Creo que algo muy parecido quería expresar Rilke en carta del 29 de octubre de 1903 al joven poeta Franz X. Kappus, cuando escribe que, con impresiones como la que nos regala la película, “uno puede resguardarse y recobrarse en gran medida del parloteo que lo rodea y aprende, despaciosamente, a reconocer las muy pocas cosas donde permanece algo de lo eterno y algo de lo solitario: aquello de lo que uno puede participar en silencio”. Y eso es precisamente lo que realmente nos es dado amar a los hombres. Como bien lo sabían George Valentin y Peppy Miller en esta muda historia de amor entrelazada con palabras sin lenguaje y silencios llenos de elocuencia. No dejen de disfrutarla silenciosamente.

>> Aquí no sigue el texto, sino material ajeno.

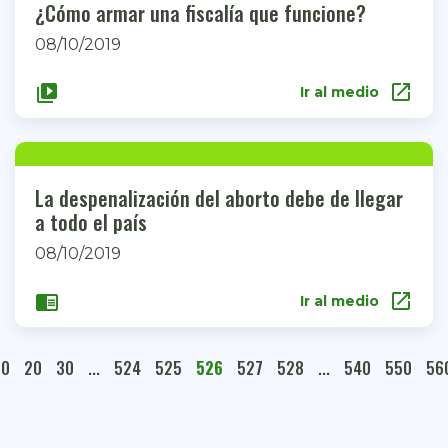
¿Cómo armar una fiscalía que funcione?
08/10/2019
open_in_new
video_library
Ir al medio
La despenalización del aborto debe de llegar
a todo el país
08/10/2019
open_in_new
chrome_reader_mode
Ir al medio
10
20
30
...
524
525
526
527
528
...
540
550
56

Enviado por Anitzel Díaz Álvarez, en MILENIO:
El Artista
Es una película con un guión sencillo, pero este hecho no le quita brillo sino más bien lo contrario, y se apoya en una grandísima dirección que se encuentra perfectamente acompañada por una banda sonora de las que podríamos estar horas escuchando y unos actores que lo dan todo delante de la cámara. Como homenaje que es, los cinéfilos encontrarán en El Artista referencias cruzadas a otras películas en blanco y negro (como Cantando bajo la lluvia, El ciudadano Kane, El Ocaso de una estrella, Vértigo o Sunset Boulevard) y una novedosa recreación del lenguaje cinematográfico del pasado.
Detona la reflexión de la sencillez sobre lo grandilocuente. Una simple historia de amor, divertida y hasta cursi. Son las imágenes ( la estética en blanco y negro); las actuaciones y la música los protagonistas. El film, con este retorno al cine mudo invita al regreso a lo esencialmente humano.
Título: El artista.
Año: 2011.
Director: Michel Hazanavicius.
Guionista: Michel Hazanavicius.
Protagonistas: Jean Dujardin, Bérénice Bejo, John Goodman, James Cromwell y Malcolm McDowell.